Eine allgemein gültige Lösung kann ich nicht anbieten. Manche weise Menschen Ü50 behaupten gelegentlich, sie müssten sich selbst nichts mehr beweisen. Doch der Rest meines Lebens kann doch nun nicht darin bestehen, einfach weiterzulaufen, ohne meinen selbst gesteckten Zielen näher zu kommen! Wie bisher geht es jedenfalls nicht weiter und ein paar Ansätze habe ich schon für mich ausgemacht:

  1. Ich brauche einen klaren Schnitt und Abstand.
  2. Auch wenn es mir schwer fällt, muss ich meine Erwartungen an mich selbst herunterschrauben.
  3. “Vollzeit” á la 40+ Stunden pro Woche funktionieren für mich langfristig nur, wenn…
    1. … ein intrinsisches Interesse meinerseits bedient wird.
    2. … sich jemand anderes um die ganze Grauarbeit in meinem Leben kümmert.

Anweisungen →
- a) Gib aus dem Text über selbst gesteckte Ziele den Abschnitt von „Eine allgemein gültige“ bis „meinerseits bedient wird.“ wortgetreu wieder.
- b) Was muss laut dem Text über selbst gesteckte Ziele heruntergeschraubt werden?
- c) Schreib den Text über selbst gesteckte Ziele im Anschluss an seinen letzten Satz weiter.

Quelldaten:
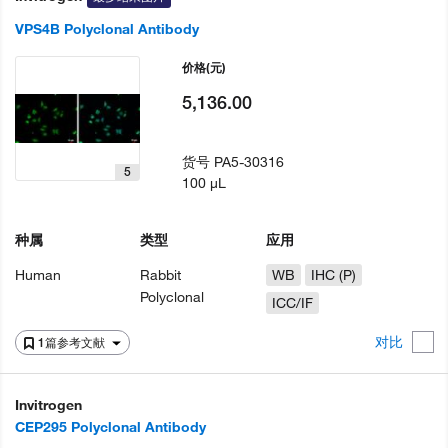
VPS4B Polyclonal Antibody
价格
(元)
5,136.00
货号
PA5-30316
5
100 µL
种属
类型
应用
Human
Rabbit
WB
IHC (P)
Polyclonal
ICC/IF
对比
1篇参考文献
Invitrogen
CEP295 Polyclonal Antibody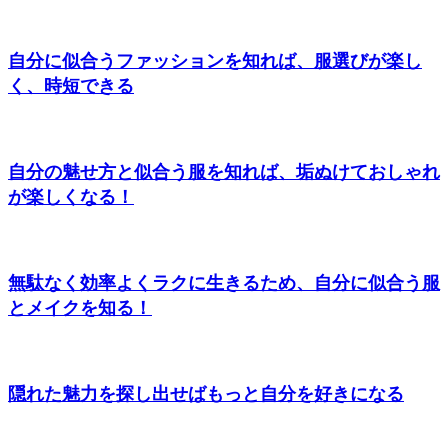
自分に似合うファッションを知れば、服選びが楽し
く、時短できる
自分の魅せ方と似合う服を知れば、垢ぬけておしゃれ
が楽しくなる！
無駄なく効率よくラクに生きるため、自分に似合う服
とメイクを知る！
隠れた魅力を探し出せばもっと自分を好きになる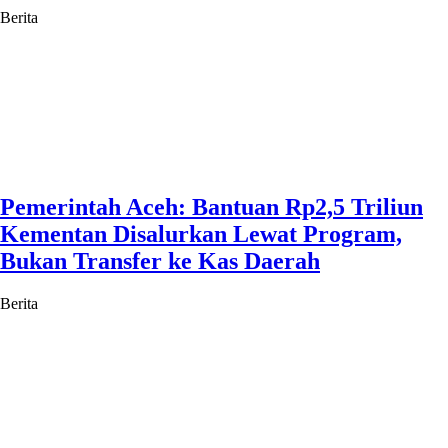
Berita
Pemerintah Aceh: Bantuan Rp2,5 Triliun
Kementan Disalurkan Lewat Program,
Bukan Transfer ke Kas Daerah
Berita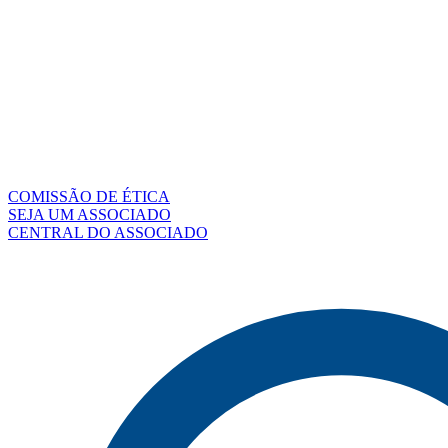
COMISSÃO DE ÉTICA
SEJA UM ASSOCIADO
CENTRAL DO ASSOCIADO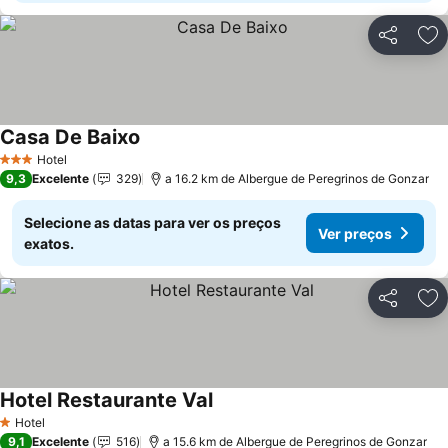
Partilhar
Ad
Casa De Baixo
Ver preços
Hotel
3 Estrelas
9,3
Excelente
329
a 16.2 km de Albergue de Peregrinos de Gonzar
Selecione as datas para ver os preços
Ver preços
exatos.
Partilhar
Ad
Hotel Restaurante Val
Ver preços
Hotel
1 Estrelas
9,1
Excelente
516
a 15.6 km de Albergue de Peregrinos de Gonzar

Ergebnisse in Reihenfolge →
- a)
Eine allgemein gültige Lösung kann ich nicht anbieten. Manche weise Menschen Ü50 behaupten gelegentlich, sie müssten sich selbst nichts mehr beweisen. Doch der Rest meines Lebens kann doch nun nicht darin bestehen, einfach weiterzulaufen, ohne meinen selbst gesteckten Zielen näher zu kommen! Wie bisher geht es jedenfalls nicht weiter und ein paar Ansätze habe ich schon für mich ausgemacht:

  1. Ich brauche einen klaren Schnitt und Abstand.
  2. Auch wenn es mir schwer fällt, muss ich meine Erwartungen an mich selbst herunterschrauben.
  3. “Vollzeit” á la 40+ Stunden pro Woche funktionieren für mich langfristig nur, wenn…
    1. … ein intrinsisches Interesse meinerseits bedient wird.

- b) Die Erwartungen an sich selbst.

- c)
Der letzte Punkt mag zunächst abgehoben klingen, greift meines Erachtens aber ein wesentliches Problem in unserer Gesellschaft auf. Dank meiner preusisch-protestantischen Erziehung, liegt es mir im Blut, stolz darauf zu sein, alles selbst zu schaffen. Wie sagt man so schön: Das bisschen Haushalt macht sich doch von allein! Doch zu welchem Preis?

Von “klassischer Rollenverteilung” innerhalb einer Familie halte ich zwar nichts, aber es war schon begründet, dass sich ein Teil der Familie um das Einkommen und der andere um Haushalt und Pflege kümmert. Gedacht werden kann dieses Konzept auch geschlechtsunabhängig. Rein vom Aufwand würde ich es sogar auf mindestens drei Personen erweitern; je eine Person für Einkommen, Haushalt und Pflege, denn jeder dieser drei Bereiche ist fordernd und für sich schon genug.

Die meisten Partnerschaften beinhalten jedoch nur zwei Personen. Idee: Haushaltshilfe oder Pflegepersonal. Knackpunkt: Die wenigsten Menschen können sich das leisten, obwohl beide Partner*innen “Vollzeit” arbeiten. Sollte eine wirklich faire Entlohnung das nicht abdecken?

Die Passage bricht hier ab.